--- EXERCISE INPUT ---

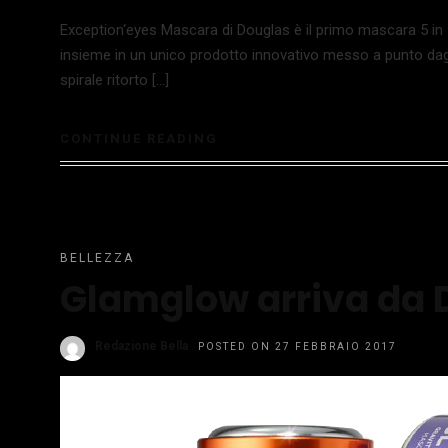
Exception‘eyes Mascara di Douglas è il primo mascara 5 in 1
insieme in un unico prodotto innovativo messo a punto dagl
spirale ritorto […]
CONTINUE READING
BELLEZZA
Glamglow arriva da 
Redazione Bella
POSTED ON 27 FEBBRAIO 2017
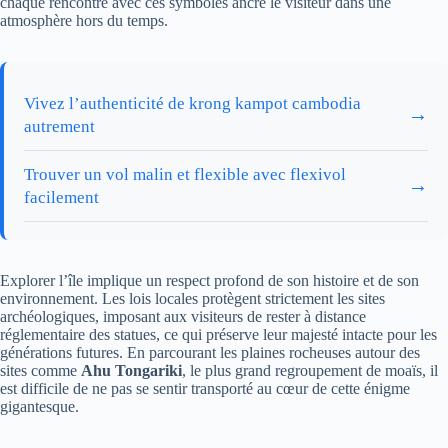
chaque rencontre avec ces symboles ancre le visiteur dans une
atmosphère hors du temps.
Vivez l’authenticité de krong kampot cambodia
→
autrement
Trouver un vol malin et flexible avec flexivol
→
facilement
Explorer l’île implique un respect profond de son histoire et de son
environnement. Les lois locales protègent strictement les sites
archéologiques, imposant aux visiteurs de rester à distance
réglementaire des statues, ce qui préserve leur majesté intacte pour les
générations futures. En parcourant les plaines rocheuses autour des
sites comme
Ahu Tongariki
, le plus grand regroupement de moaïs, il
est difficile de ne pas se sentir transporté au cœur de cette énigme
gigantesque.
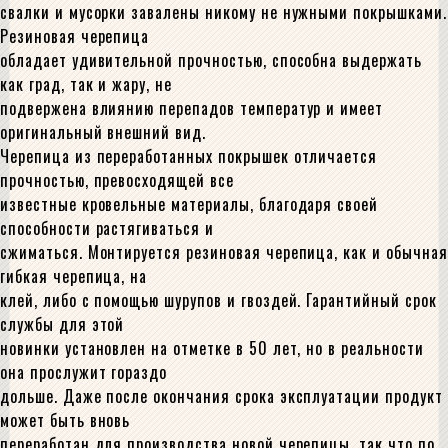
свалки и мусорки завалены никому не нужными покрышками.
Резиновая черепица
обладает удивительной прочностью, способна выдержать
как град, так и жару, не
подвержена влиянию перепадов температур и имеет
оригинальный внешний вид.
Черепица из переработанных покрышек отличается
прочностью, превосходящей все
известные кровельные материалы, благодаря своей
способности растягиваться и
сжиматься. Монтируется резиновая черепица, как и обычная
гибкая черепица, на
клей, либо с помощью шурупов и гвоздей. Гарантийный срок
службы для этой
новинки установлен на отметке в 50 лет, но в реальности
она прослужит гораздо
дольше. Даже после окончания срока эксплуатации продукт
может быть вновь
переработан для производства новой черепицы, так что по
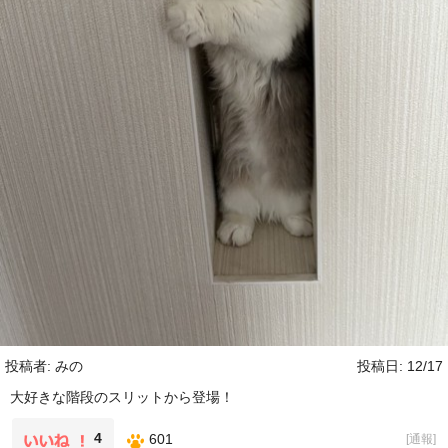
投稿者: みの
投稿日: 12/17
大好きな階段のスリットから登場！
4
601
[
通報
]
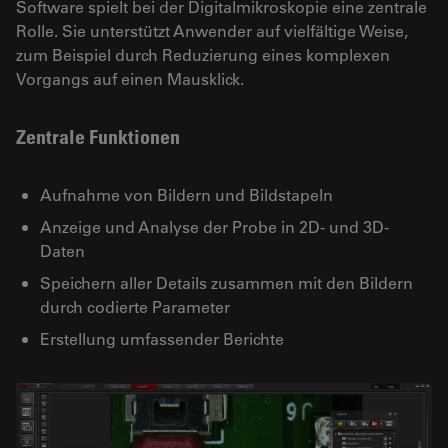
Software spielt bei der Digitalmikroskopie eine zentrale
Rolle. Sie unterstützt Anwender auf vielfältige Weise,
zum Beispiel durch Reduzierung eines komplexen
Vorgangs auf einen Mausklick.
Zentrale Funktionen
Aufnahme von Bildern und Bildstapeln
Anzeige und Analyse der Probe in 2D- und 3D-
Daten
Speichern aller Details zusammen mit den Bildern
durch codierte Parameter
Erstellung umfassender Berichte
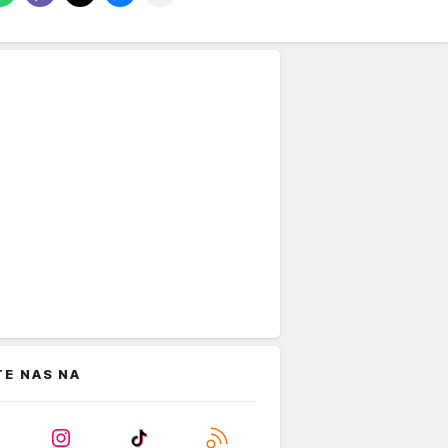
TE NAS NA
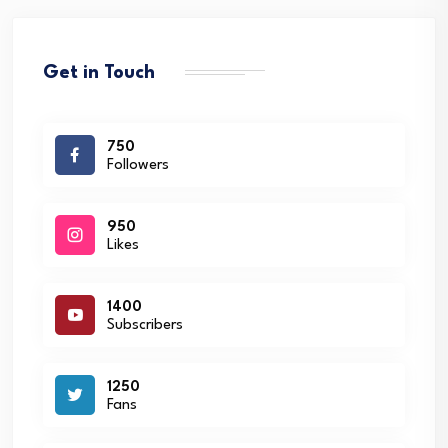
Get in Touch
750
Followers
950
Likes
1400
Subscribers
1250
Fans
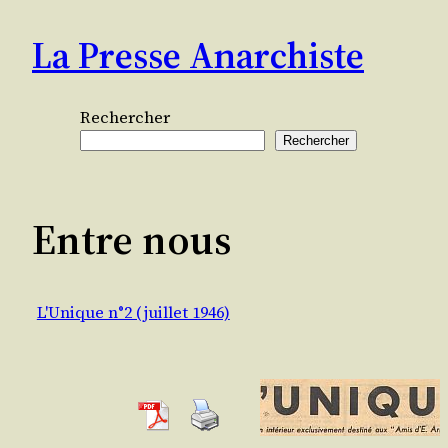
Aller
La Presse Anarchiste
au
contenu
Rechercher
Rechercher
Entre nous
L'Unique n°2 (juillet 1946)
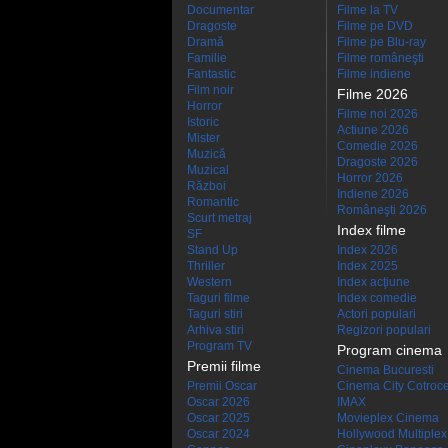
Documentar
Filme la TV
Dragoste
Filme pe DVD
Dramă
Filme pe Blu-ray
Familie
Filme româneşti
Fantastic
Filme indiene
Film noir
Filme 2026
Horror
Filme noi 2026
Istoric
Actiune 2026
Mister
Comedie 2026
Muzică
Dragoste 2026
Muzical
Horror 2026
Război
Indiene 2026
Romantic
Româneşti 2026
Scurt metraj
Index filme
SF
Stand Up
Index 2026
Thriller
Index 2025
Western
Index acţiune
Taguri filme
Index comedie
Taguri stiri
Actori populari
Arhiva stiri
Regizori populari
Program TV
Program cinema
Premii filme
Cinema Bucuresti
Premii Oscar
Cinema City Cotroc
Oscar 2026
IMAX
Oscar 2025
Movieplex Cinema
Oscar 2024
Hollywood Multiplex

---

EXERCISE PROMPT » Copy out, word for word, every line of text read from the rows above, and leave the pictures out of your answer.

REPLY TO THE TASK »
Exception‘eyes Mascara di Douglas è il primo mascara 5 in 1
insieme in un unico prodotto innovativo messo a punto dagl
spirale ritorto […]
CONTINUE READING
BELLEZZA
Glamglow arriva da 
Redazione Bella
POSTED ON 27 FEBBRAIO 2017
chaque rencontre avec ces symboles ancre le visiteur dans une
atmosphère hors du temps.
Vivez l’authenticité de krong kampot cambodia
→
autrement
Trouver un vol malin et flexible avec flexivol
→
facilement
Explorer l’île implique un respect profond de son histoire et de son
environnement. Les lois locales protègent strictement les sites
archéologiques, imposant aux visiteurs de rester à distance
réglementaire des statues, ce qui préserve leur majesté intacte pour les
générations futures. En parcourant les plaines rocheuses autour des
sites comme
Ahu Tongariki
, le plus grand regroupement de moaïs, il
est difficile de ne pas se sentir transporté au cœur de cette énigme
gigantesque.
свалки и мусорки завалены никому не нужными покрышками.
Резиновая черепица
обладает удивительной прочностью, способна выдержать
как град, так и жару, не
подвержена влиянию перепадов температур и имеет
оригинальный внешний вид.
Черепица из переработанных покрышек отличается
прочностью, превосходящей все
известные кровельные материалы, благодаря своей
способности растягиваться и
сжиматься. Монтируется резиновая черепица, как и обычная
гибкая черепица, на
клей, либо с помощью шурупов и гвоздей. Гарантийный срок
службы для этой
новинки установлен на отметке в 50 лет, но в реальности
она прослужит гораздо
дольше. Даже после окончания срока эксплуатации продукт
может быть вновь
переработан для производства новой черепицы, так что по
投稿者: みの
投稿日: 12/17
大好きな階段のスリットから登場！
4
601
[
通報
]
Software spielt bei der Digitalmikroskopie eine zentrale
Rolle. Sie unterstützt Anwender auf vielfältige Weise,
zum Beispiel durch Reduzierung eines komplexen
Vorgangs auf einen Mausklick.
Zentrale Funktionen
Aufnahme von Bildern und Bildstapeln
Anzeige und Analyse der Probe in 2D- und 3D-
Daten
Speichern aller Details zusammen mit den Bildern
durch codierte Parameter
Erstellung umfassender Berichte
TE NAS NA
Get in Touch
750
Followers
950
Likes
1400
Subscribers
1250
Fans
Aller
La Presse Anarchiste
au
contenu
Rechercher
Rechercher
Entre nous
L'Unique n°2 (juillet 1946)
Documentar
Filme la TV
Dragoste
Filme pe DVD
Dramă
Filme pe Blu-ray
Familie
Filme româneşti
Fantastic
Filme indiene
Film noir
Filme 2026
Horror
Filme noi 2026
Istoric
Actiune 2026
Mister
Comedie 2026
Muzică
Dragoste 2026
Muzical
Horror 2026
Război
Indiene 2026
Romantic
Româneşti 2026
Scurt metraj
Index filme
SF
Stand Up
Index 2026
Thriller
Index 2025
Western
Index acţiune
Taguri filme
Index comedie
Taguri stiri
Actori populari
Arhiva stiri
Regizori populari
Program TV
Program cinema
Premii filme
Cinema Bucuresti
Premii Oscar
Cinema City Cotroc
Oscar 2026
IMAX
Oscar 2025
Movieplex Cinema
Oscar 2024
Hollywood Multiplex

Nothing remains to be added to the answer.